§ Check your understanding
1) In the LIVE loading notebook, what does a value of 1 in the `orgs` array indicate?
2) Summarize the LIVE loading notebook in two sentences.
3) Continue the LIVE loading notebook from the point where it stops.

In [None]:
#| default_exp live

# Loading LIVE

> We will be loading the dataset from our private server.

In [None]:
#| export
import pandas as pd
from pathlib import Path
from natsort import natsorted
from fastcore.foundation import L

In [None]:
#| hide
path_root = Path("/media/disk/databases/BBDD_video_image/Image_Quality/LIVE/")

In the root folder we can find:

- `refimgs`: Folder containing the reference images without distortions.
- `gblur`, `jpeg`, `wn`, `fastfading`, `jp2k`: Folders containing images with the corresponding distortions (given by the folder name).
- `dmos_live.mat`: Contains the distorted images and its DMOS.
- `refnames_all.mat`: Stablishes correspondence between the distorted and reference images.

## Exploring `.mat` files

We are going to begin by loading the `.mat` files to inspect them:

In [None]:
import scipy.io as sio

In [None]:
dmos_live = sio.loadmat(path_root/"dmos_live.mat", simplify_cells=True)
dmos_live.keys()

dict_keys(['__header__', '__version__', '__globals__', 'orgs', 'dmos'])

`dmos_live.mat` contains two columns: 

- `orgs`: Array of 0s and 1s, where a 0 indicates a distorted image and a 1 indicates a reference image.
- `dmos`: Corresponding DMOS value. It's 0 for `orgs=1`.

In [None]:
len(dmos_live["orgs"])

982

In [None]:
refnames_all = sio.loadmat(path_root/"refnames_all.mat", simplify_cells=True)
refnames_all.keys()

dict_keys(['__header__', '__version__', '__globals__', 'refnames_all'])

On the other hand, `refnames_all.mat` contains only one column:

- `refnames_all`: Filenames of the reference images.

In [None]:
refnames_all['refnames_all'][:5]

array(['buildings.bmp', 'studentsculpture.bmp', 'rapids.bmp',
       'dancers.bmp', 'churchandcapitol.bmp'], dtype=object)

## Combining both files

Now that we inspected both files, we have to note that the idea is that for `dmos_live["dmos"][i]`, its corresponding reference image is `refnames_all["refnames_all"][i]`. With this in mind, we can put all the information into a `.csv` file to facilitate the data loading in the future.

§ Source material

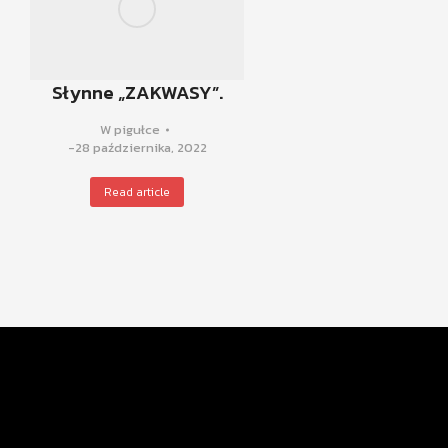
Słynne „ZAKWASY”.
W pigułce
28 października, 2022
Read article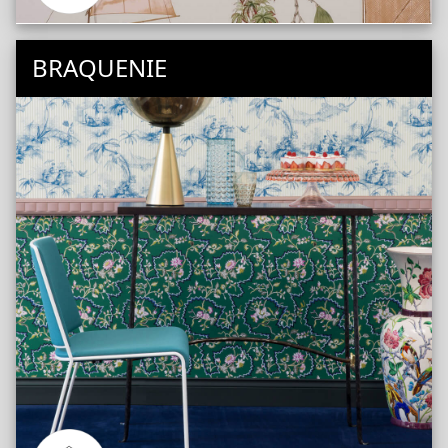
BRAQUENIE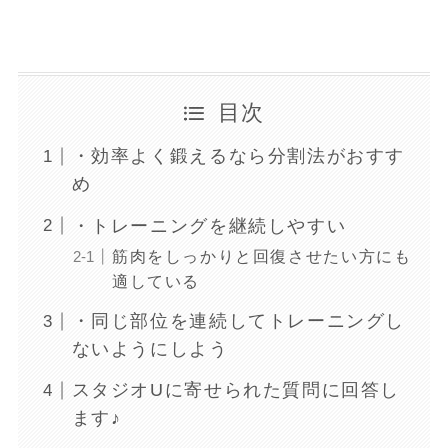
目次
・効率よく鍛えるなら分割法がおすす
め
・トレーニングを継続しやすい
筋肉をしっかりと回復させたい方にも
適している
・同じ部位を連続してトレーニングし
ないようにしよう
スタジオUに寄せられた質問に回答し
ます♪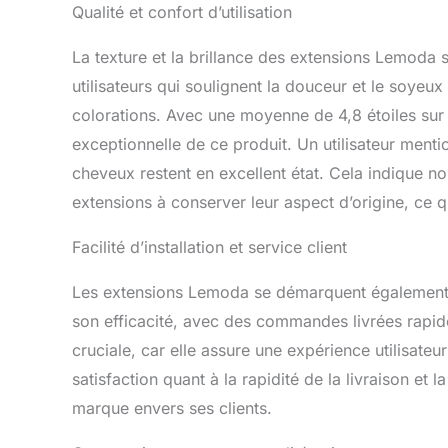
Qualité et confort d’utilisation
La texture et la brillance des extensions Lemoda
utilisateurs qui soulignent la douceur et le soyeu
colorations. Avec une moyenne de 4,8 étoiles sur 
exceptionnelle de ce produit. Un utilisateur menti
cheveux restent en excellent état. Cela indique no
extensions à conserver leur aspect d’origine, ce q
Facilité d’installation et service client
Les extensions Lemoda se démarquent également par 
son efficacité, avec des commandes livrées rapidem
cruciale, car elle assure une expérience utilisateu
satisfaction quant à la rapidité de la livraison et 
marque envers ses clients.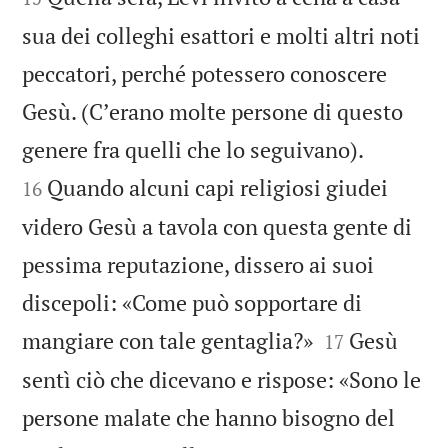
sua dei colleghi esattori e molti altri noti
peccatori, perché potessero conoscere
Gesù. (Cʼerano molte persone di questo


genere fra quelli che lo seguivano).
Quando alcuni capi religiosi giudei
16
videro Gesù a tavola con questa gente di
pessima reputazione, dissero ai suoi
discepoli: «Come può sopportare di


mangiare con tale gentaglia?»
Gesù
17
sentì ciò che dicevano e rispose: «Sono le
persone malate che hanno bisogno del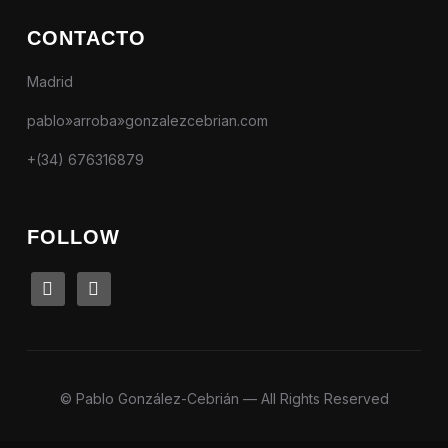
CONTACTO
Madrid
pablo»arroba»gonzalezcebrian.com
+(34) 676316879
FOLLOW
linkedin
instagram
© Pablo González-Cebrián — All Rights Reserved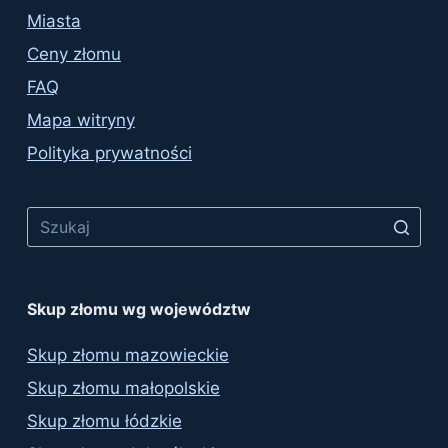
Miasta
Ceny złomu
FAQ
Mapa witryny
Polityka prywatności
No
results
Skup złomu wg województw
Skup złomu mazowieckie
Skup złomu małopolskie
Skup złomu łódzkie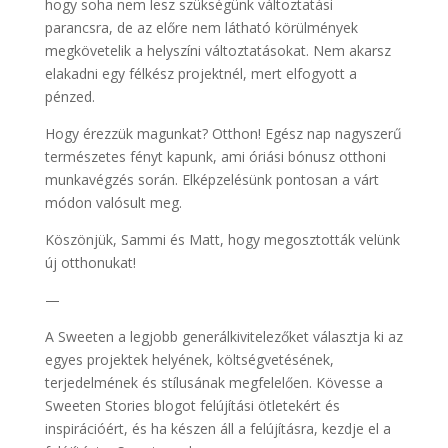
hogy soha nem lesz szükségünk változtatási
parancsra, de az előre nem látható körülmények
megkövetelik a helyszíni változtatásokat. Nem akarsz
elakadni egy félkész projektnél, mert elfogyott a
pénzed.
Hogy érezzük magunkat? Otthon! Egész nap nagyszerű
természetes fényt kapunk, ami óriási bónusz otthoni
munkavégzés során. Elképzelésünk pontosan a várt
módon valósult meg.
Köszönjük, Sammi és Matt, hogy megosztották velünk
új otthonukat!
—
A Sweeten a legjobb generálkivitelezőket választja ki az
egyes projektek helyének, költségvetésének,
terjedelmének és stílusának megfelelően. Kövesse a
Sweeten Stories blogot felújítási ötletekért és
inspirációért, és ha készen áll a felújításra, kezdje el a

§ Answers provided
1) A reference image.

2) The notebook loads the LIVE dataset from a private server, whose root folder holds undistorted reference images, folders of images grouped by distortion type, and two .mat files. It inspects dmos_live.mat, which marks each image as distorted or reference and gives its DMOS, and refnames_all.mat, which lists reference image filenames, then notes that matching positions pair each DMOS with its reference image so all the information can go into a .csv file.

3)
> By doing so, we avoid having to repeat this process.

**Important**

In `dmos_live` we have the DMOS corresponding to each distorsion, but we don't actually have the distorted images' names, so we will have to fetch them first. To do this, in the `readme.txt` file, it's said that `dmos_live.mat` has been constructed by filling, in order, with `jp2k`, `jpeg`, `wn`, `gblur` and `fastfading`, so we should get those paths in order and concatenate them to match.

In [None]:
paths_jp2k = [str(x) for x in natsorted(list((path_root/"jp2k").glob("*.bmp")))]
paths_jpeg = [str(x) for x in natsorted(list((path_root/"jpeg").glob("*.bmp")))]
paths_wn = [str(x) for x in natsorted(list((path_root/"wn").glob("*.bmp")))]
paths_gblur = [str(x) for x in natsorted(list((path_root/"gblur").glob("*.bmp")))]
paths_fastfading = [str(x) for x in natsorted(list((path_root/"fastfading").glob("*.bmp")))]
paths = L(paths_jp2k, paths_jpeg, paths_wn, paths_gblur, paths_fastfading).concat()

assert len(paths_jp2k) + len(paths_jpeg) + len(paths_wn) + len(paths_gblur) + len(paths_fastfading) == len(dmos_live["orgs"])
assert len(paths) == len(dmos_live["orgs"])

Right now, we have the full path to the images but we don't need that. It's enough to have only the `distortion/img` route:

In [None]:
paths_short = paths.map(lambda x: "/".join(x.split("/")[-2:]))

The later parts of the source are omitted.